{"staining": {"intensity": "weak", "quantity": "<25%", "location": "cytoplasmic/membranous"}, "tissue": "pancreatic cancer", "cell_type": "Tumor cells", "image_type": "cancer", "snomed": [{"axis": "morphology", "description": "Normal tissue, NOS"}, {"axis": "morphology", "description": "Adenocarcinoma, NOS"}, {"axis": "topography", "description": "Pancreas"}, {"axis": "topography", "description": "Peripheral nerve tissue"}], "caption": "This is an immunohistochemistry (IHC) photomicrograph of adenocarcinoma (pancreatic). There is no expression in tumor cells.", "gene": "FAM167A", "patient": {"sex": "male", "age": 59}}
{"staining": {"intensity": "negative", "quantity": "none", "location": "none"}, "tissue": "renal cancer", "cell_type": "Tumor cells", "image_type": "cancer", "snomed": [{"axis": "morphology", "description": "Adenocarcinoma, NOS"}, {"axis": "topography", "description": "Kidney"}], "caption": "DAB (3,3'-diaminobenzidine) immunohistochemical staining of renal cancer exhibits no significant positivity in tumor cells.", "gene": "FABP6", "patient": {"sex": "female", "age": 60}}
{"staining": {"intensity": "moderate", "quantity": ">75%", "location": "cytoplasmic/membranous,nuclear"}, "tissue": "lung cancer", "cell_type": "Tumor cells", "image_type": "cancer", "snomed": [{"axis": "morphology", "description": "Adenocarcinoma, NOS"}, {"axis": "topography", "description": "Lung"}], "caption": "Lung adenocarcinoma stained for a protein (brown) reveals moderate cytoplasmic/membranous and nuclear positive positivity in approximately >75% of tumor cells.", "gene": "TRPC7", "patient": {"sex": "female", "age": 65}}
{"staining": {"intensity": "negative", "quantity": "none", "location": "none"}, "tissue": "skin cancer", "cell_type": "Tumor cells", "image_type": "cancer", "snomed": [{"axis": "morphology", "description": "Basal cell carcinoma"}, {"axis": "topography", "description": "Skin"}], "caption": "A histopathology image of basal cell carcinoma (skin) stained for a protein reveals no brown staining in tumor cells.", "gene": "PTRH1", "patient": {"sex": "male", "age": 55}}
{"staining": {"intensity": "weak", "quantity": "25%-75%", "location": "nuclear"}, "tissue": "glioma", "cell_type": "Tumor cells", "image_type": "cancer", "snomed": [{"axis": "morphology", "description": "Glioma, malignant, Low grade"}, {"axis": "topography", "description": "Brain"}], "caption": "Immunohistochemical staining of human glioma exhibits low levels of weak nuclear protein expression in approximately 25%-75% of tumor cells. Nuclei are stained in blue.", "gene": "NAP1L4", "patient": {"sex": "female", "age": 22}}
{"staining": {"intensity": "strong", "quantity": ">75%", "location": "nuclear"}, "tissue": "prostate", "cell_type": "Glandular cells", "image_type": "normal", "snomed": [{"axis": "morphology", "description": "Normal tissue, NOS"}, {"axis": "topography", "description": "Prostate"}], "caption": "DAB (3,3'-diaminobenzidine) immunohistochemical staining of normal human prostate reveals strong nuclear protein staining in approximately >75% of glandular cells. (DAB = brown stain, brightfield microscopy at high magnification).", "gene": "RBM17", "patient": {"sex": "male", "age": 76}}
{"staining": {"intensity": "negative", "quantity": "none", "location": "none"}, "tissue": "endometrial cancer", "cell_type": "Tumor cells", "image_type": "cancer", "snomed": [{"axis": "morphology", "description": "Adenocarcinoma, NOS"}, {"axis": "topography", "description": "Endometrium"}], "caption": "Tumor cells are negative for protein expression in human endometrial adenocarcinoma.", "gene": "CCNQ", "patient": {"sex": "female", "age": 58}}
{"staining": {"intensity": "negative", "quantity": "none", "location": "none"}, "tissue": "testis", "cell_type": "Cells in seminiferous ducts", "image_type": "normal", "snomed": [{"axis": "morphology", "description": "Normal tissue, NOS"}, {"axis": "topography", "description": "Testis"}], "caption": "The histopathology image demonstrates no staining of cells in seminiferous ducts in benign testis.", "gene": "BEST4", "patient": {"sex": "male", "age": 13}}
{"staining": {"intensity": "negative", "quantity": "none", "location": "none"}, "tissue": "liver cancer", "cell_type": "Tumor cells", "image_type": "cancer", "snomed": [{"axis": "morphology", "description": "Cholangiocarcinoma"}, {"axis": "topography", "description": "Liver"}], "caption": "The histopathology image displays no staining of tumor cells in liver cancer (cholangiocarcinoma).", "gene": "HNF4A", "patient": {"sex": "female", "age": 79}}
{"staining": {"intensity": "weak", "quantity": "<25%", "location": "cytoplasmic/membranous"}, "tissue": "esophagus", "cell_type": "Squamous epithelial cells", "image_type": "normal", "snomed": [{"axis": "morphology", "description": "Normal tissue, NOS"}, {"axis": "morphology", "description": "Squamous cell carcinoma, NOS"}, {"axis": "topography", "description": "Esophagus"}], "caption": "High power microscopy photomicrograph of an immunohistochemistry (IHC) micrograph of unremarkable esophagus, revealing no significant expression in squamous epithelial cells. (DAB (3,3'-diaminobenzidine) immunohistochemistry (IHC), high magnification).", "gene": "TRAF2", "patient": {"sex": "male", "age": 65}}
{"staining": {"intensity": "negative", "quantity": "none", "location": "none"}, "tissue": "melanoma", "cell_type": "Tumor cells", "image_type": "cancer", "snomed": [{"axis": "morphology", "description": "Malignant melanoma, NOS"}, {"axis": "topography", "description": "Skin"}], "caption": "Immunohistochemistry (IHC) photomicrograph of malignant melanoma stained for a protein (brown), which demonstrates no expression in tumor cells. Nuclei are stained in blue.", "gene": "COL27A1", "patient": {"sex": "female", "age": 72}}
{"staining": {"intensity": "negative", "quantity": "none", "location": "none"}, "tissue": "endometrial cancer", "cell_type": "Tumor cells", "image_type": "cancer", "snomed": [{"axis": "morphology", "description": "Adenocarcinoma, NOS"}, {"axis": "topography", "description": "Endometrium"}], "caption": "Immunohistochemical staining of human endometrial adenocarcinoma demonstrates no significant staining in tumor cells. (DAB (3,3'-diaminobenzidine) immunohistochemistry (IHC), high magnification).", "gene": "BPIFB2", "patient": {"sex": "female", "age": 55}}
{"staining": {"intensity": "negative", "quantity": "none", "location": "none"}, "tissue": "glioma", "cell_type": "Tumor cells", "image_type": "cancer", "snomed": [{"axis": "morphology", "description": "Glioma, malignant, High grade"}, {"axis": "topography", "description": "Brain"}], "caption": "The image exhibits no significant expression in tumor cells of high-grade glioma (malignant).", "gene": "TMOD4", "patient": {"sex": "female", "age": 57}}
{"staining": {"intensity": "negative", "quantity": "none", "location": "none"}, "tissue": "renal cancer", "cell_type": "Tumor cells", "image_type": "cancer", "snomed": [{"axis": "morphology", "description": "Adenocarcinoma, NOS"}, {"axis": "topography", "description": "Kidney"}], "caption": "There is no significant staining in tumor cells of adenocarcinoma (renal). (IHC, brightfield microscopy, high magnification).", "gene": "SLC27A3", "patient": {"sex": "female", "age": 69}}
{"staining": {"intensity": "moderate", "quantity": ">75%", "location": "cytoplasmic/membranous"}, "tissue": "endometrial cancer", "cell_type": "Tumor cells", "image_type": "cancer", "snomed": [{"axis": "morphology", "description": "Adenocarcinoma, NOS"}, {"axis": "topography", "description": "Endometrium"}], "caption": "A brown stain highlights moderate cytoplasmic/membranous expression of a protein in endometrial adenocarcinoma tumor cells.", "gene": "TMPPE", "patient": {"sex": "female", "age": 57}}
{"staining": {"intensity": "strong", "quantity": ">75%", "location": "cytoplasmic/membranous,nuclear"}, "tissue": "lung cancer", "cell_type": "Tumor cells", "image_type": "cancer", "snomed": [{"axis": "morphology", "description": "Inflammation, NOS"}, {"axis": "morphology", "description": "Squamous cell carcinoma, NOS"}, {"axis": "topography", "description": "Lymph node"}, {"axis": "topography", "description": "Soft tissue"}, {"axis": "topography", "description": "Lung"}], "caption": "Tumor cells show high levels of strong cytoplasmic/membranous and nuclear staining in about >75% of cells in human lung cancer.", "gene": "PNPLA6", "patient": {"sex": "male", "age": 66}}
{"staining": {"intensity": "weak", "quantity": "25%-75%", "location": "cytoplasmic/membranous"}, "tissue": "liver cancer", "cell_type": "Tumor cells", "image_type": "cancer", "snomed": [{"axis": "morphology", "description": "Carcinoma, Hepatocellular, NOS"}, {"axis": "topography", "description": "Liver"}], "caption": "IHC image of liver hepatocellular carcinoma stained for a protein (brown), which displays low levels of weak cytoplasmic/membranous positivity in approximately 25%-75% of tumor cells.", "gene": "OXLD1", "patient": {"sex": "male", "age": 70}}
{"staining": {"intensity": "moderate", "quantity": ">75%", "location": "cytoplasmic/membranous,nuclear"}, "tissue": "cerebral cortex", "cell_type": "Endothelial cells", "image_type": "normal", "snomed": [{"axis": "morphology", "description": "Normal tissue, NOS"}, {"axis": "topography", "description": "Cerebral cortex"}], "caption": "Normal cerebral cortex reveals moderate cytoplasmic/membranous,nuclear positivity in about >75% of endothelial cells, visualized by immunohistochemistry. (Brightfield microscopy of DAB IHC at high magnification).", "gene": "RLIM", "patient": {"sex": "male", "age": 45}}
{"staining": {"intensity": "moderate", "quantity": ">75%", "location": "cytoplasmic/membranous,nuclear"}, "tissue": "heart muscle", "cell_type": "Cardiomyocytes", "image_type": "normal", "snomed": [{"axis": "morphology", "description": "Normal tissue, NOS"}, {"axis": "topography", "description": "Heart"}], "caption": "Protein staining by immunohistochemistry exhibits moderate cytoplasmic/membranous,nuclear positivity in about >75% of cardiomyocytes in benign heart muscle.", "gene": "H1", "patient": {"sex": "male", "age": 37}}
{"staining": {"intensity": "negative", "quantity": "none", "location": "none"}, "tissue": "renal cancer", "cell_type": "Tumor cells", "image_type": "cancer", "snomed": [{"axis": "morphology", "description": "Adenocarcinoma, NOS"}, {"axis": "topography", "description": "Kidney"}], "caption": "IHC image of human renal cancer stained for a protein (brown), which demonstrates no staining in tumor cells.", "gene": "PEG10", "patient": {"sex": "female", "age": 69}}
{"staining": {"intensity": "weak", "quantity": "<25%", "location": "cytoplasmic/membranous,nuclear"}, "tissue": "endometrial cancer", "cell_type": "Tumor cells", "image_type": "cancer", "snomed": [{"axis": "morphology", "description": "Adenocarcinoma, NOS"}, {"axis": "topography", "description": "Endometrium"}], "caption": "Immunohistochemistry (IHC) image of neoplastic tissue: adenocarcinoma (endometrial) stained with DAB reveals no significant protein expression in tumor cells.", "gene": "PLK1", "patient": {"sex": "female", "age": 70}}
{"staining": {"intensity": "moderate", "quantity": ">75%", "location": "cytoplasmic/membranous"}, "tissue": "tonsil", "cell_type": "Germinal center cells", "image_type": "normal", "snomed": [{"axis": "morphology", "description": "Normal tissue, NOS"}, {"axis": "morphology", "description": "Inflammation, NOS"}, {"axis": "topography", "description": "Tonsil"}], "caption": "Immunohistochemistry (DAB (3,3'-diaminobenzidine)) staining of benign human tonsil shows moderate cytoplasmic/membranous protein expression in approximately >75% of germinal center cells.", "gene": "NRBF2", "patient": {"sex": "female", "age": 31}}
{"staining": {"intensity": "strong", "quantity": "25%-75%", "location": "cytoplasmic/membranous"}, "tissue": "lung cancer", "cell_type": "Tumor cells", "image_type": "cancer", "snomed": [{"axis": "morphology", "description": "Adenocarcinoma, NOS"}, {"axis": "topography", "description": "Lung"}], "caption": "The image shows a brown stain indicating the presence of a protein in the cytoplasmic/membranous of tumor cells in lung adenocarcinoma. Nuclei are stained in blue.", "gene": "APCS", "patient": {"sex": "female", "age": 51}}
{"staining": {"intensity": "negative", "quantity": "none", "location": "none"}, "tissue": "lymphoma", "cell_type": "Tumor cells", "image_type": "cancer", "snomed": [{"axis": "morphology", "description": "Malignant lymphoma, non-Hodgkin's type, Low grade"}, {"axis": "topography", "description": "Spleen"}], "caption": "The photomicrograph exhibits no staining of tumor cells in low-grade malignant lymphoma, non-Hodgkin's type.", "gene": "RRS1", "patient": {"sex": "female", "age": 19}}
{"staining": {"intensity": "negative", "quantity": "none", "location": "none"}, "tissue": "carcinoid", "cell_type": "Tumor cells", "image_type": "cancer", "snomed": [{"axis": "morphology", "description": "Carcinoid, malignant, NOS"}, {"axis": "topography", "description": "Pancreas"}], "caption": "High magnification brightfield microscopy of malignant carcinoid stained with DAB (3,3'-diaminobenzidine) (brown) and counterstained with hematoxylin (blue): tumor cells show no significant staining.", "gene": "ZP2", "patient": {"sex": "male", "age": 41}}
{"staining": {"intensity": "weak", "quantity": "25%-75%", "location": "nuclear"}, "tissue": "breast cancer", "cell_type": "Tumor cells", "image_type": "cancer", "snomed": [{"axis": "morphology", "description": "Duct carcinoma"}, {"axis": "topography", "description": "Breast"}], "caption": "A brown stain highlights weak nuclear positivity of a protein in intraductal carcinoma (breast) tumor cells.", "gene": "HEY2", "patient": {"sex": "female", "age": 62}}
********
The task: Print exactly the lines above, between the one holding "image of human" and the one holding "(IHC) image of", inclusive, and nothing besides.

Solution to this problem:
{"staining": {"intensity": "negative", "quantity": "none", "location": "none"}, "tissue": "renal cancer", "cell_type": "Tumor cells", "image_type": "cancer", "snomed": [{"axis": "morphology", "description": "Adenocarcinoma, NOS"}, {"axis": "topography", "description": "Kidney"}], "caption": "IHC image of human renal cancer stained for a protein (brown), which demonstrates no staining in tumor cells.", "gene": "PEG10", "patient": {"sex": "female", "age": 69}}
{"staining": {"intensity": "weak", "quantity": "<25%", "location": "cytoplasmic/membranous,nuclear"}, "tissue": "endometrial cancer", "cell_type": "Tumor cells", "image_type": "cancer", "snomed": [{"axis": "morphology", "description": "Adenocarcinoma, NOS"}, {"axis": "topography", "description": "Endometrium"}], "caption": "Immunohistochemistry (IHC) image of neoplastic tissue: adenocarcinoma (endometrial) stained with DAB reveals no significant protein expression in tumor cells.", "gene": "PLK1", "patient": {"sex": "female", "age": 70}}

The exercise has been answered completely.